→ **What the exercise asks**
Reproduce every line of the records below character for character, with no changes.

Saved entries
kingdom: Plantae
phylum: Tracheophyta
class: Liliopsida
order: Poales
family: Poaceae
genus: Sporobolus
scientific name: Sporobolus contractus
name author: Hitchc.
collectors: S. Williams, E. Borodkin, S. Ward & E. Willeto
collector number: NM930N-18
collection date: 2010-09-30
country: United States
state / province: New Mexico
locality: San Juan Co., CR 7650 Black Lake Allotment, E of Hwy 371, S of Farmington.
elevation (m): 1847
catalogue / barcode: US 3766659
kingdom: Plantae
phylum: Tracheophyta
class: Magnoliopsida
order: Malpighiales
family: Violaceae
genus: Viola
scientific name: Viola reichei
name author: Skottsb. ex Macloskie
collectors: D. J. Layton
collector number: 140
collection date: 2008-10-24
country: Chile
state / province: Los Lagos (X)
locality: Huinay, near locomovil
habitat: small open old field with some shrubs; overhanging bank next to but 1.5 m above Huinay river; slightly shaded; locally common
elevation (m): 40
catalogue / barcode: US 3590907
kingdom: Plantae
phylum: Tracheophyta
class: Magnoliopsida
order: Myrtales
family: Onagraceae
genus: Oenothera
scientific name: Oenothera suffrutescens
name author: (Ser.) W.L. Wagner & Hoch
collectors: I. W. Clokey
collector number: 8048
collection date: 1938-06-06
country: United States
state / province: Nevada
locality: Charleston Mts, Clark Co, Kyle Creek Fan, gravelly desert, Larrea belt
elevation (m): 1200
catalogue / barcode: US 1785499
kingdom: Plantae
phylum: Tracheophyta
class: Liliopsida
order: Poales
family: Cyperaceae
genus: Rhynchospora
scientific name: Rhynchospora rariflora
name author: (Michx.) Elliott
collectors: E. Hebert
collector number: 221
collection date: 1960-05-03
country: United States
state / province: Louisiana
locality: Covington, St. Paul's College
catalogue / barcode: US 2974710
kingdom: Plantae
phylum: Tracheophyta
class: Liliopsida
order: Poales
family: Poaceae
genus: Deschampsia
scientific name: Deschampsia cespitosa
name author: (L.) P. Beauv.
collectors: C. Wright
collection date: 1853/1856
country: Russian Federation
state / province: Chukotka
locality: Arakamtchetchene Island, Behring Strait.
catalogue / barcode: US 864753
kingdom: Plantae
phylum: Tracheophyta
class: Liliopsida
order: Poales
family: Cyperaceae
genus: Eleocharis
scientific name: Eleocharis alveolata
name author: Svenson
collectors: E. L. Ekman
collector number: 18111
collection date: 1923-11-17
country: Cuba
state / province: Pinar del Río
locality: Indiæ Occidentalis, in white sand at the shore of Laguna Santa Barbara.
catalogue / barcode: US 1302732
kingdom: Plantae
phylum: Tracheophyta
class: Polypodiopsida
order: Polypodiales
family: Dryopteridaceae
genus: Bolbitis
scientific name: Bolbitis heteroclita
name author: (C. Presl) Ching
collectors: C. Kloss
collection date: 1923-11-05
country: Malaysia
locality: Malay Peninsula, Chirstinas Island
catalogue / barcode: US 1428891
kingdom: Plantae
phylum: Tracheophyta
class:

→ **Written response**
kingdom: Plantae
phylum: Tracheophyta
class: Liliopsida
order: Poales
family: Poaceae
genus: Sporobolus
scientific name: Sporobolus contractus
name author: Hitchc.
collectors: S. Williams, E. Borodkin, S. Ward & E. Willeto
collector number: NM930N-18
collection date: 2010-09-30
country: United States
state / province: New Mexico
locality: San Juan Co., CR 7650 Black Lake Allotment, E of Hwy 371, S of Farmington.
elevation (m): 1847
catalogue / barcode: US 3766659
kingdom: Plantae
phylum: Tracheophyta
class: Magnoliopsida
order: Malpighiales
family: Violaceae
genus: Viola
scientific name: Viola reichei
name author: Skottsb. ex Macloskie
collectors: D. J. Layton
collector number: 140
collection date: 2008-10-24
country: Chile
state / province: Los Lagos (X)
locality: Huinay, near locomovil
habitat: small open old field with some shrubs; overhanging bank next to but 1.5 m above Huinay river; slightly shaded; locally common
elevation (m): 40
catalogue / barcode: US 3590907
kingdom: Plantae
phylum: Tracheophyta
class: Magnoliopsida
order: Myrtales
family: Onagraceae
genus: Oenothera
scientific name: Oenothera suffrutescens
name author: (Ser.) W.L. Wagner & Hoch
collectors: I. W. Clokey
collector number: 8048
collection date: 1938-06-06
country: United States
state / province: Nevada
locality: Charleston Mts, Clark Co, Kyle Creek Fan, gravelly desert, Larrea belt
elevation (m): 1200
catalogue / barcode: US 1785499
kingdom: Plantae
phylum: Tracheophyta
class: Liliopsida
order: Poales
family: Cyperaceae
genus: Rhynchospora
scientific name: Rhynchospora rariflora
name author: (Michx.) Elliott
collectors: E. Hebert
collector number: 221
collection date: 1960-05-03
country: United States
state / province: Louisiana
locality: Covington, St. Paul's College
catalogue / barcode: US 2974710
kingdom: Plantae
phylum: Tracheophyta
class: Liliopsida
order: Poales
family: Poaceae
genus: Deschampsia
scientific name: Deschampsia cespitosa
name author: (L.) P. Beauv.
collectors: C. Wright
collection date: 1853/1856
country: Russian Federation
state / province: Chukotka
locality: Arakamtchetchene Island, Behring Strait.
catalogue / barcode: US 864753
kingdom: Plantae
phylum: Tracheophyta
class: Liliopsida
order: Poales
family: Cyperaceae
genus: Eleocharis
scientific name: Eleocharis alveolata
name author: Svenson
collectors: E. L. Ekman
collector number: 18111
collection date: 1923-11-17
country: Cuba
state / province: Pinar del Río
locality: Indiæ Occidentalis, in white sand at the shore of Laguna Santa Barbara.
catalogue / barcode: US 1302732
kingdom: Plantae
phylum: Tracheophyta
class: Polypodiopsida
order: Polypodiales
family: Dryopteridaceae
genus: Bolbitis
scientific name: Bolbitis heteroclita
name author: (C. Presl) Ching
collectors: C. Kloss
collection date: 1923-11-05
country: Malaysia
locality: Malay Peninsula, Chirstinas Island
catalogue / barcode: US 1428891
kingdom: Plantae
phylum: Tracheophyta
class:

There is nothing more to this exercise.